◆ **PROBLEM DESCRIPTION**
Copy every line of the listing below verbatim, omitting the pictures.

◆ **RECORDS FOR THE EXERCISE**

[Begin]

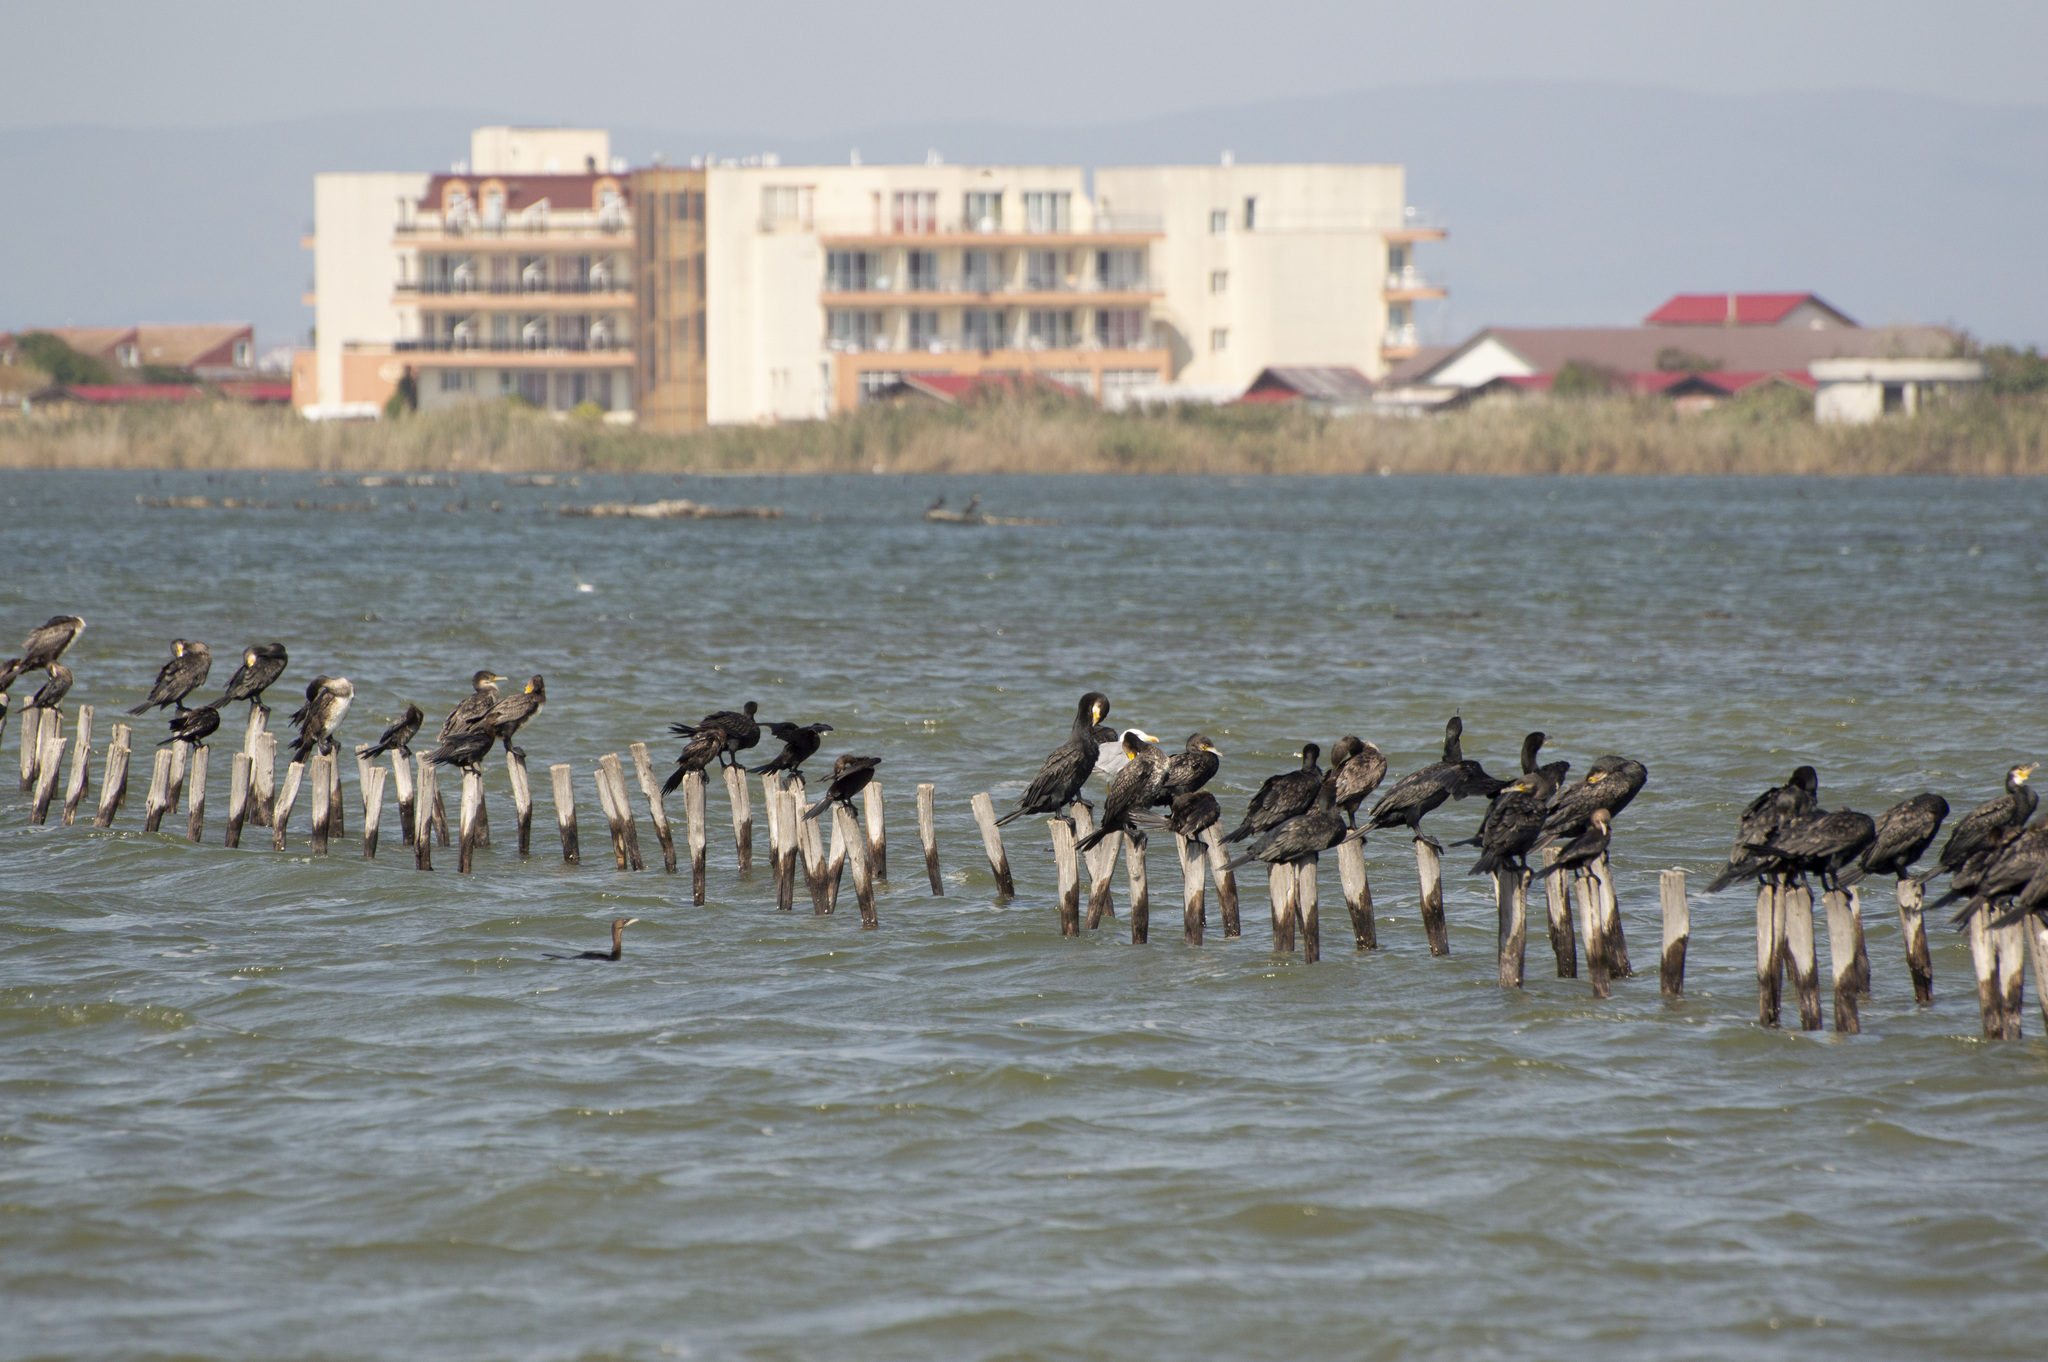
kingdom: Animalia
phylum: Chordata
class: Aves
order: Suliformes
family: Phalacrocoracidae
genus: Phalacrocorax
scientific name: Phalacrocorax carbo
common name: Great cormorant
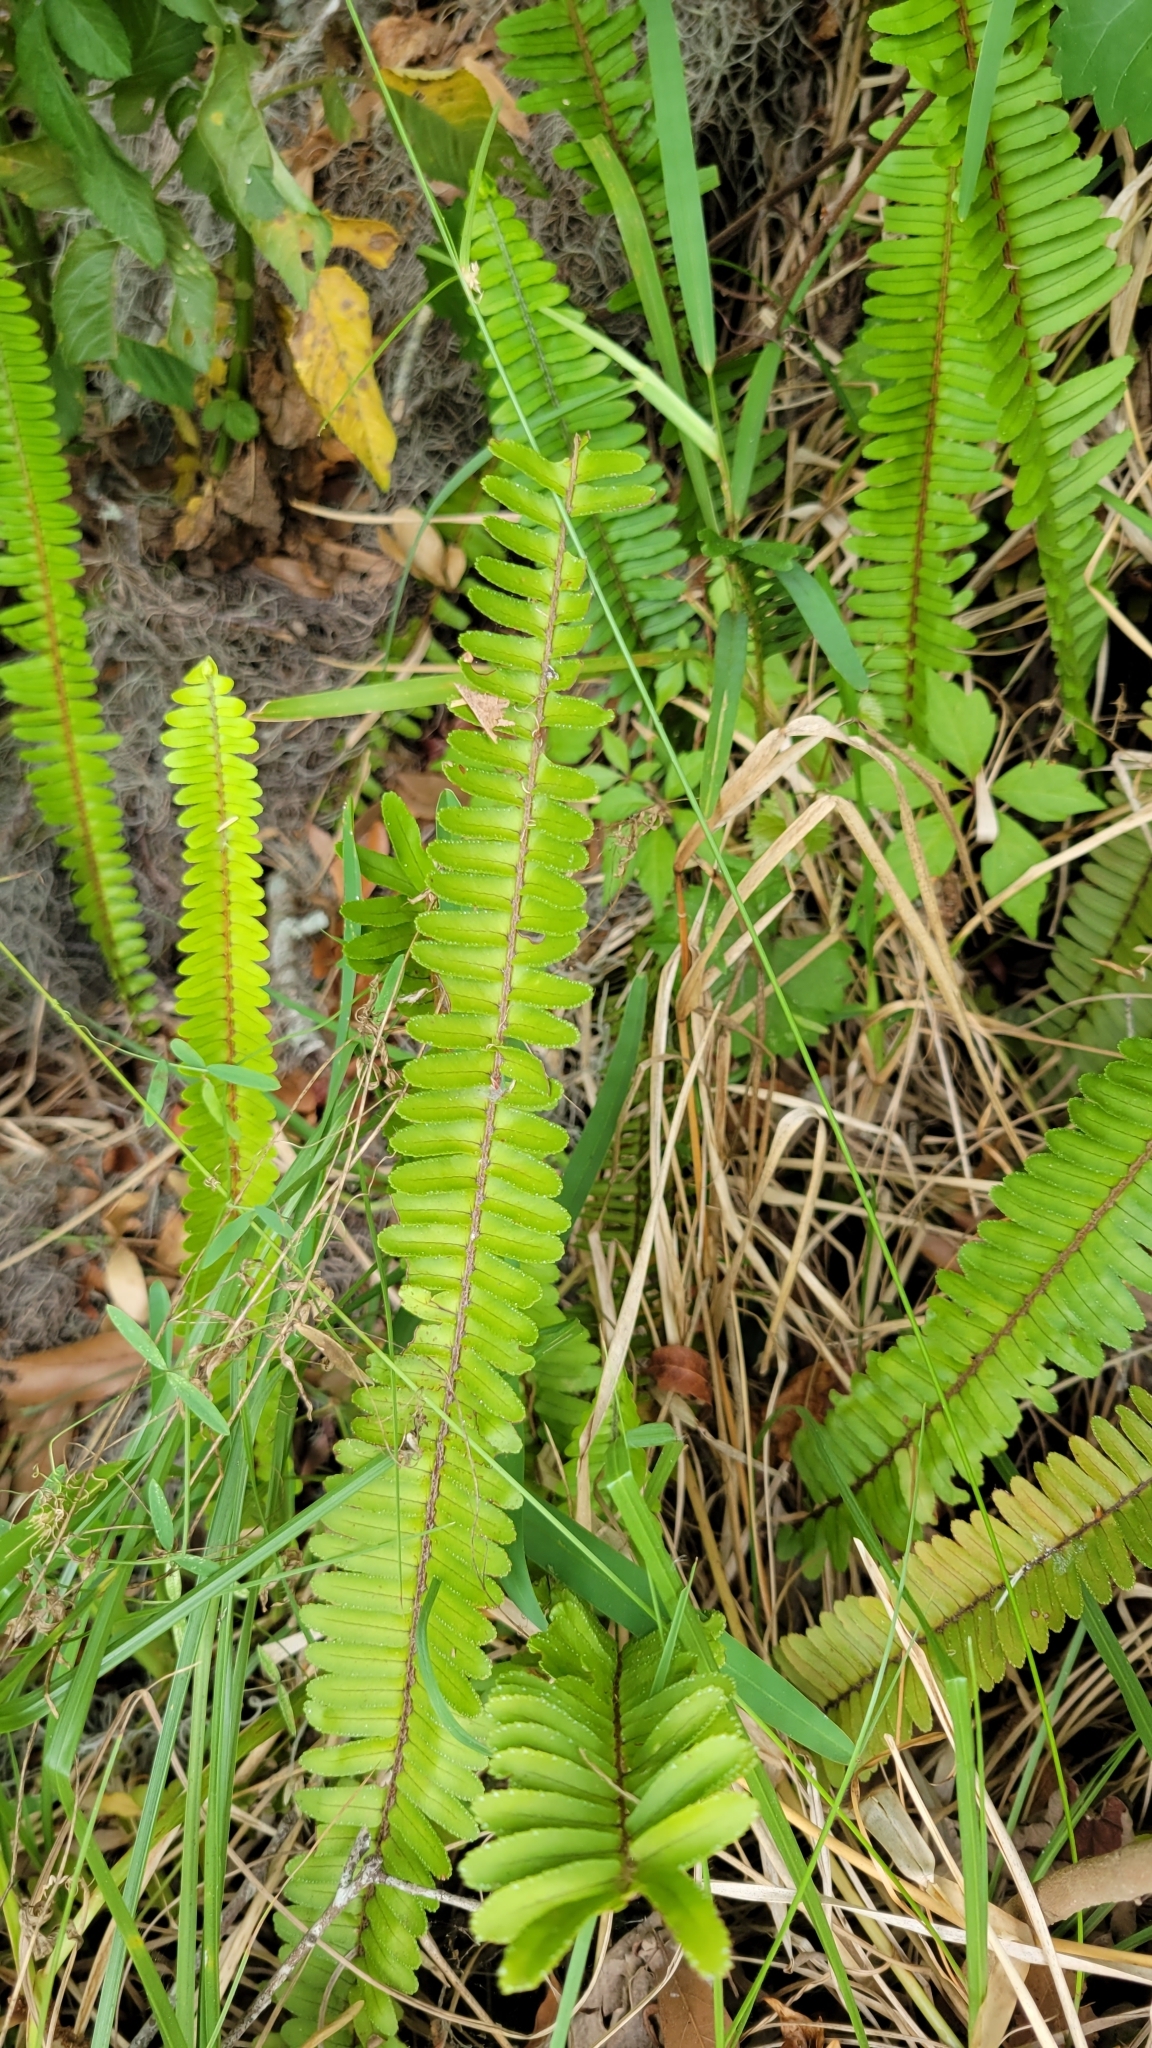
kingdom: Plantae
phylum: Tracheophyta
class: Polypodiopsida
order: Polypodiales
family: Nephrolepidaceae
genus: Nephrolepis
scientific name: Nephrolepis cordifolia
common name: Narrow swordfern
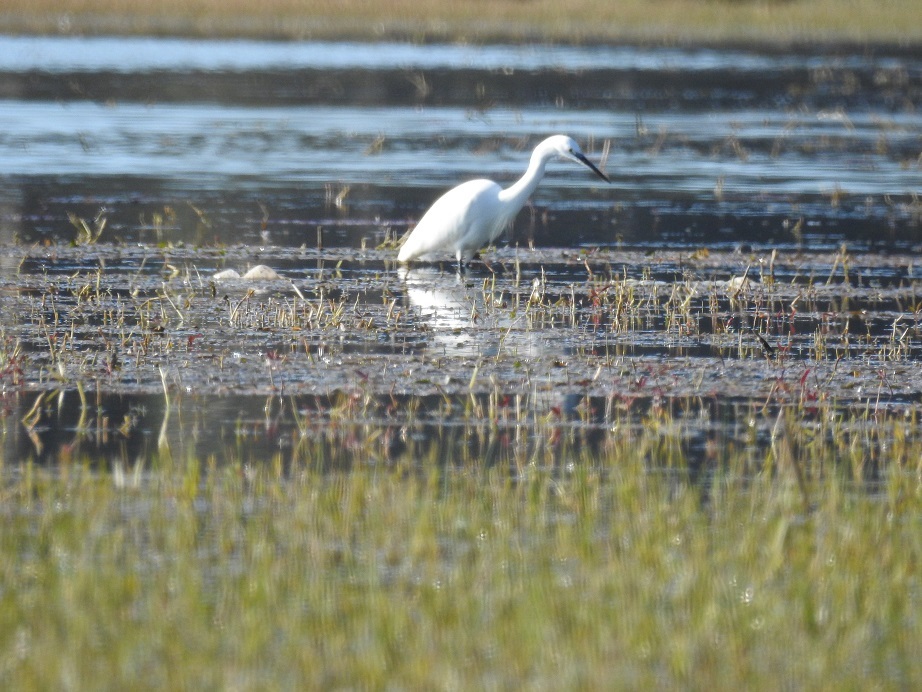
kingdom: Animalia
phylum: Chordata
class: Aves
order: Pelecaniformes
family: Ardeidae
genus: Egretta
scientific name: Egretta garzetta
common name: Little egret
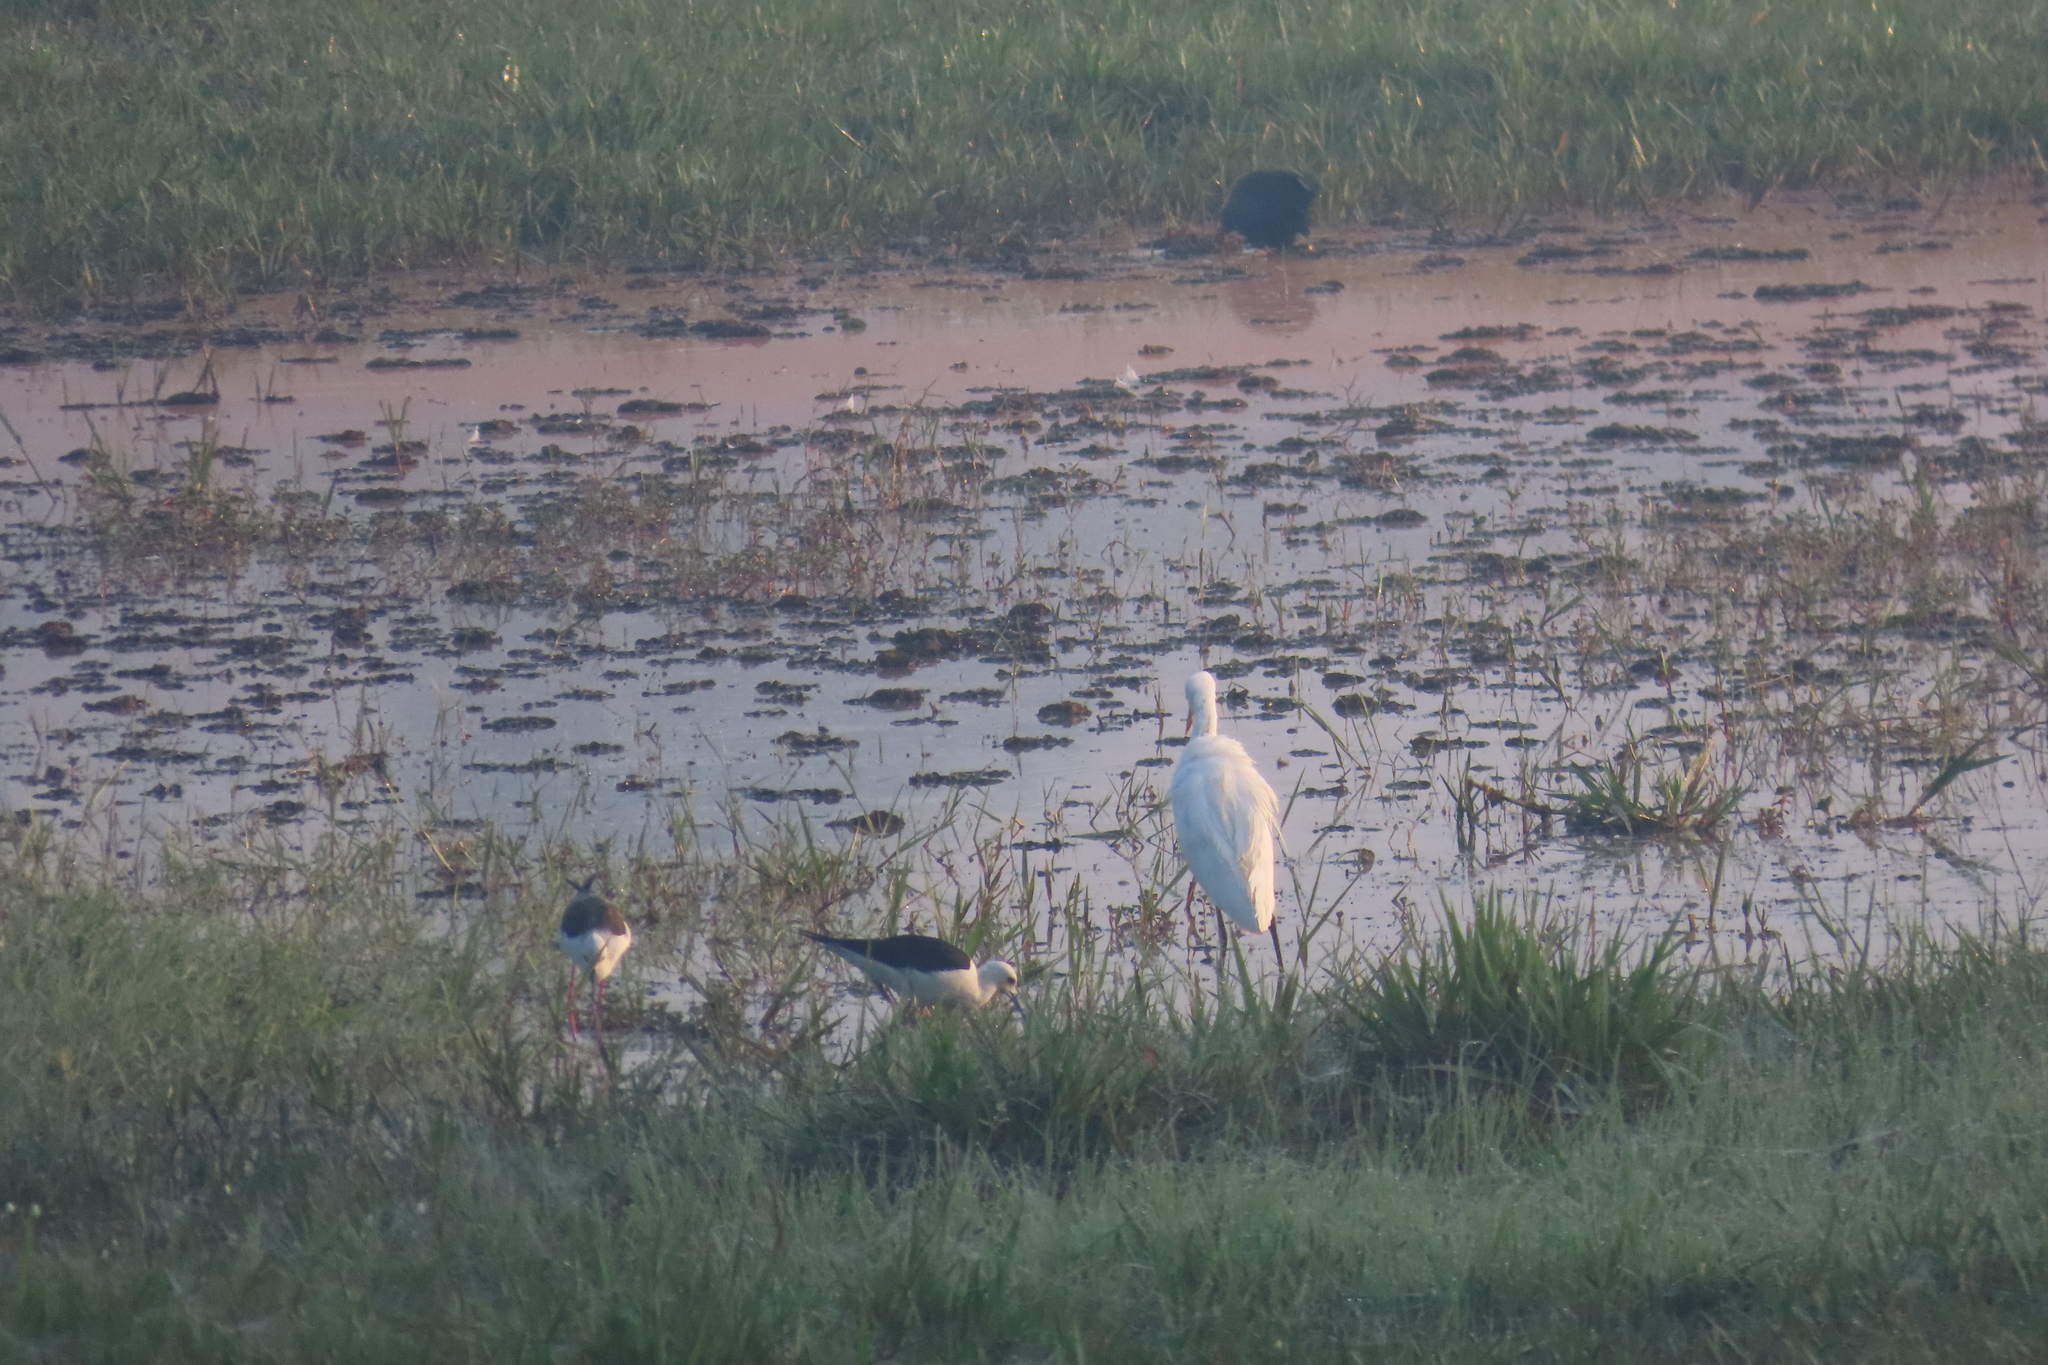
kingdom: Animalia
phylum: Chordata
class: Aves
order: Pelecaniformes
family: Ardeidae
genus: Egretta
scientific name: Egretta intermedia
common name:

[End]

◆ **REPLY**
kingdom: Animalia
phylum: Chordata
class: Aves
order: Suliformes
family: Phalacrocoracidae
genus: Phalacrocorax
scientific name: Phalacrocorax carbo
common name: Great cormorant
kingdom: Plantae
phylum: Tracheophyta
class: Polypodiopsida
order: Polypodiales
family: Nephrolepidaceae
genus: Nephrolepis
scientific name: Nephrolepis cordifolia
common name: Narrow swordfern
kingdom: Animalia
phylum: Chordata
class: Aves
order: Pelecaniformes
family: Ardeidae
genus: Egretta
scientific name: Egretta garzetta
common name: Little egret
kingdom: Animalia
phylum: Chordata
class: Aves
order: Pelecaniformes
family: Ardeidae
genus: Egretta
scientific name: Egretta intermedia
common name:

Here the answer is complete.